§ The problem
Write what follows the passage on statutory mergers, picking up after its last sentence.

§ Passage provided
>>>

Business owners in Texas may be interested to learn about statutory mergers and how they work. A statutory merger is a company merger governed by certain state statutes. Although many of the laws concerning statutory mergers are similar from state to state, key differences will need to be taken into account such as the rights of company shareholders.

A statutory merger takes place when one company completely absorbs another company, and the absorbed company is no longer a legal entity. The company that remains will then take control of all of the absorbed company's assets and liabilities. If there is any pending or future litigation concerning the actions of the company that was absorbed, the acquiring company will stand in its place.

Another type of statutory merger, called a "combination," takes place when two or more companies merge to create a brand new entity. These kinds of mergers will result in the complete disappearance of all of the business entities that went into the merger. Before any kind of statutory merger is completed, the corporations involved will be required to produce a document called a "plan of merger" that the board of directors will vote on.

<<<

§ Listed records
>>>

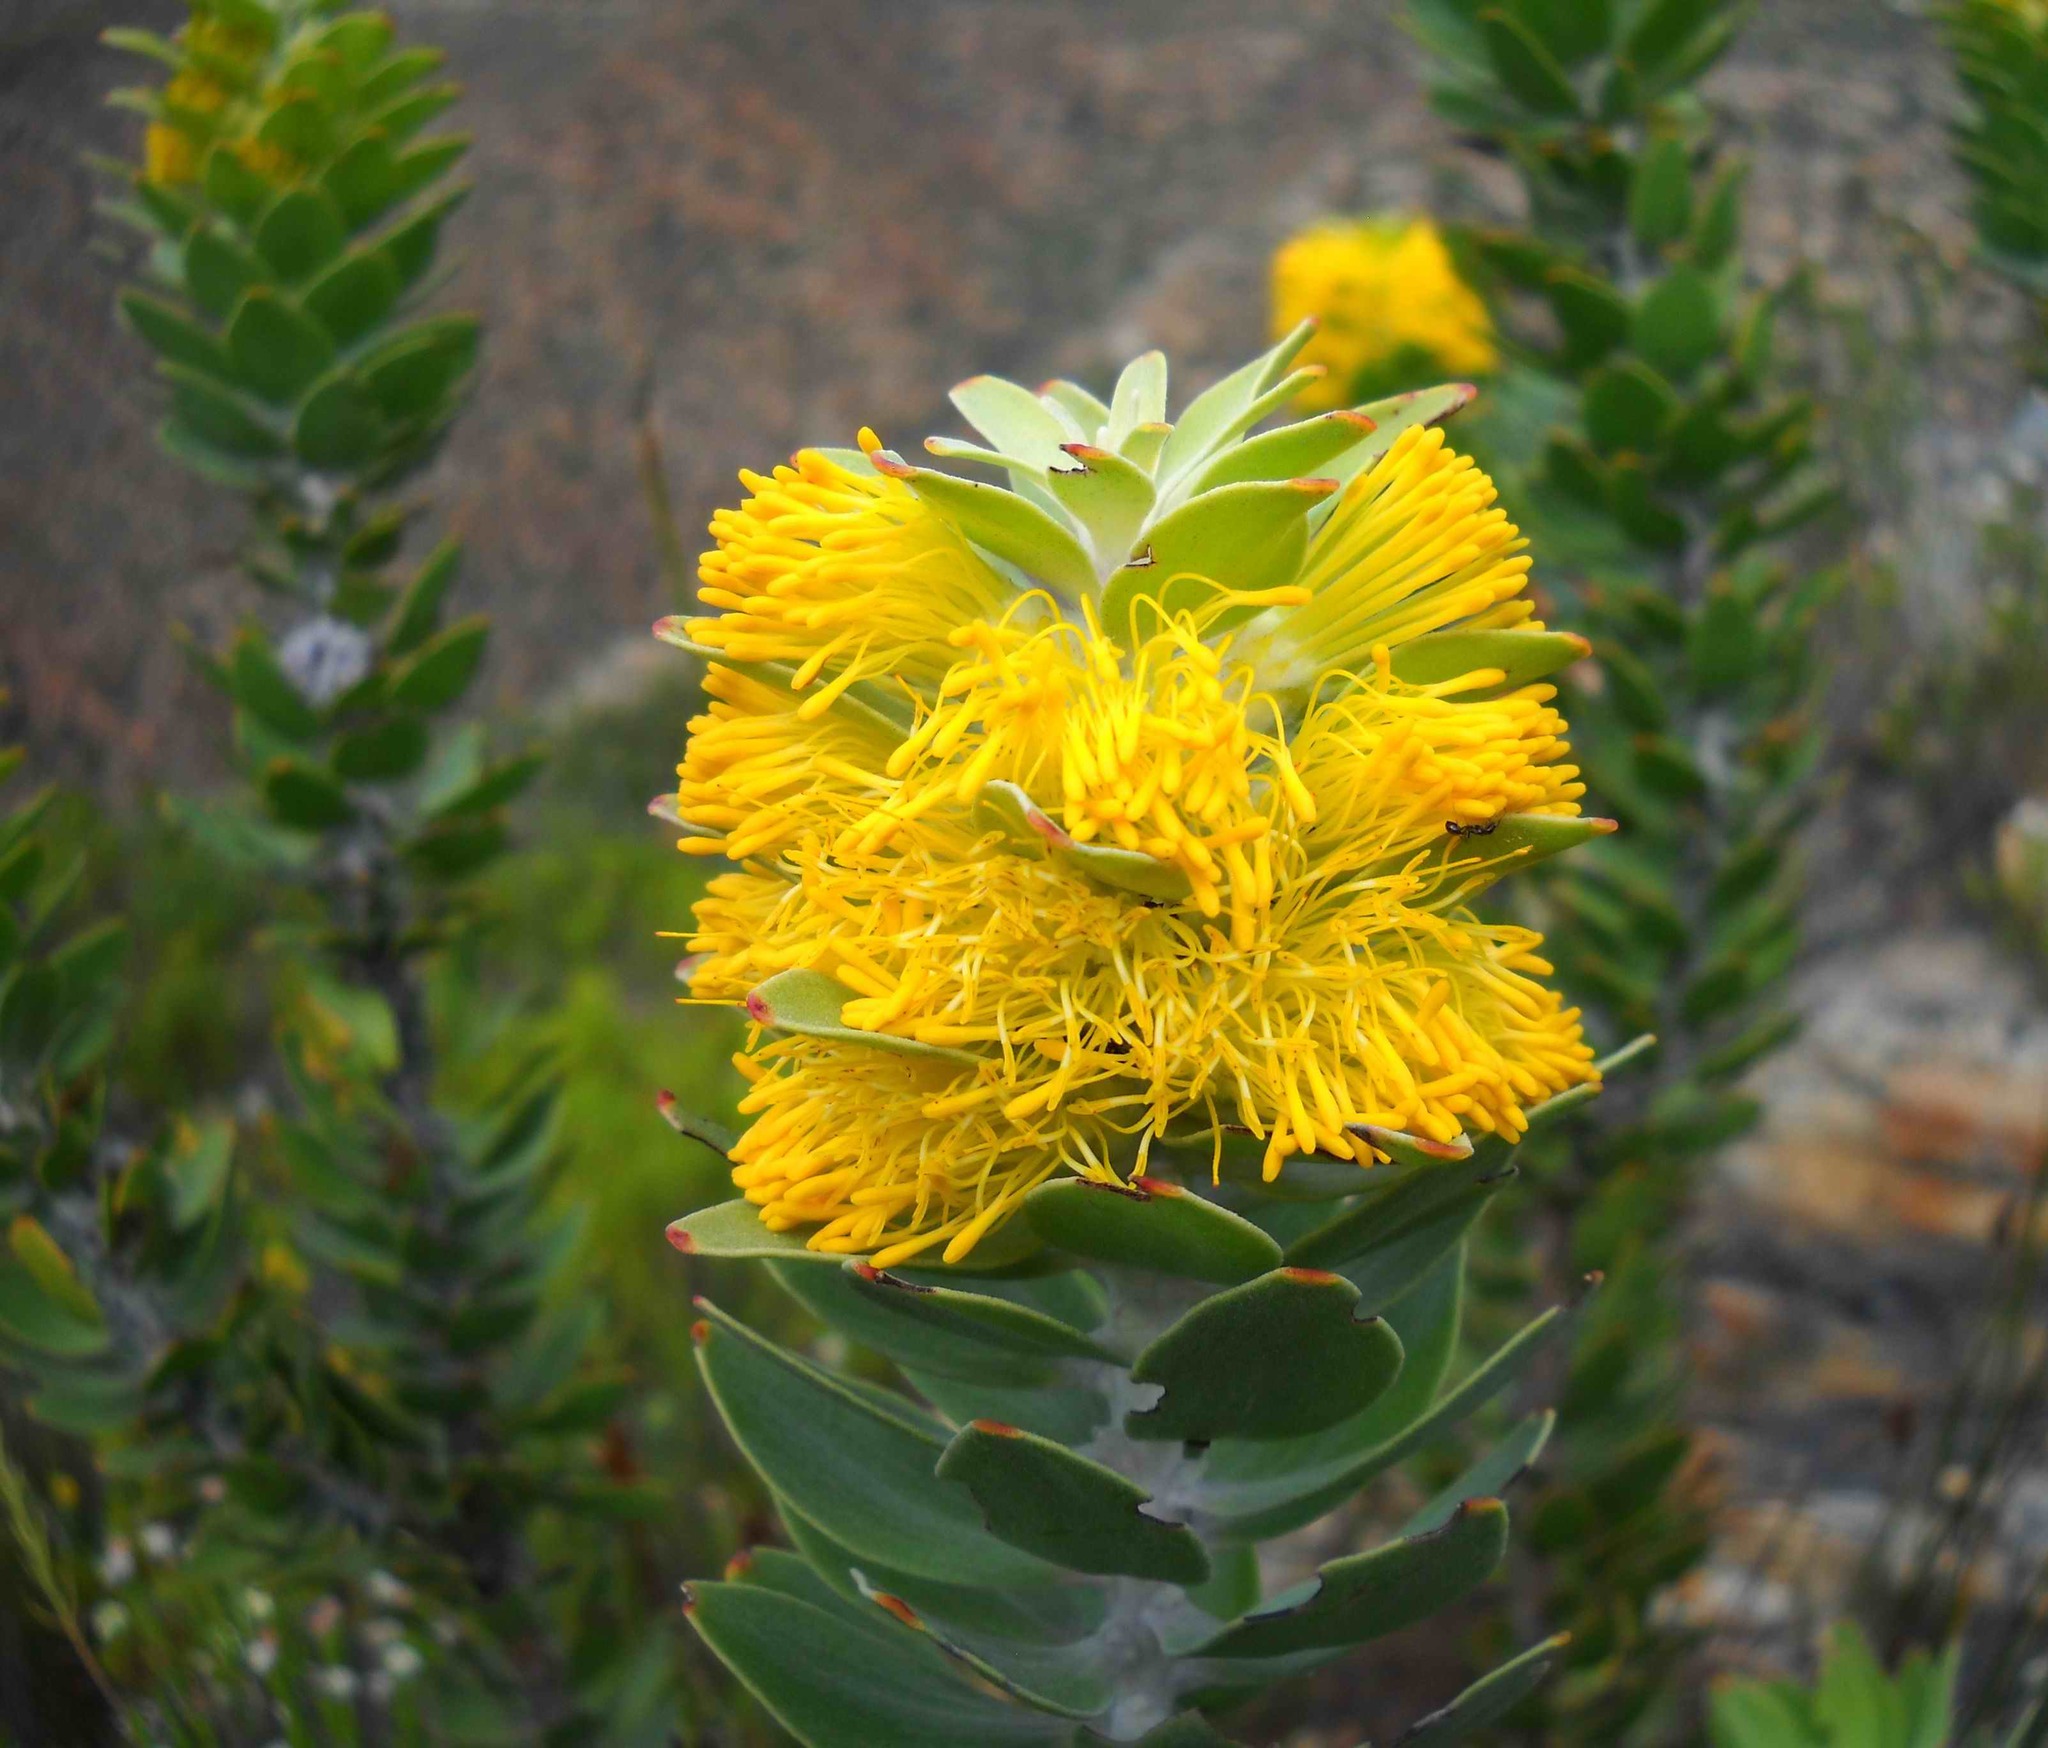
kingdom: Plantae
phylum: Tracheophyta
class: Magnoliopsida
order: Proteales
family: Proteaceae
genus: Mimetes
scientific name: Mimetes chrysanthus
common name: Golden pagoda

<<<

§ Answer for this exercise
Because a statutory merger combines the assets of multiple companies, a business transaction like this could potentially be very beneficial for the entities involved. To ensure that everything goes smoothly, many business owners choose to enlist the help of an attorney while completing complex business transactions like drafting a plan of merger. An attorney may also be able to conduct an investigation into a business' liabilities to ensure that there are no outstanding liabilities that could result in major losses for the surviving company in the future.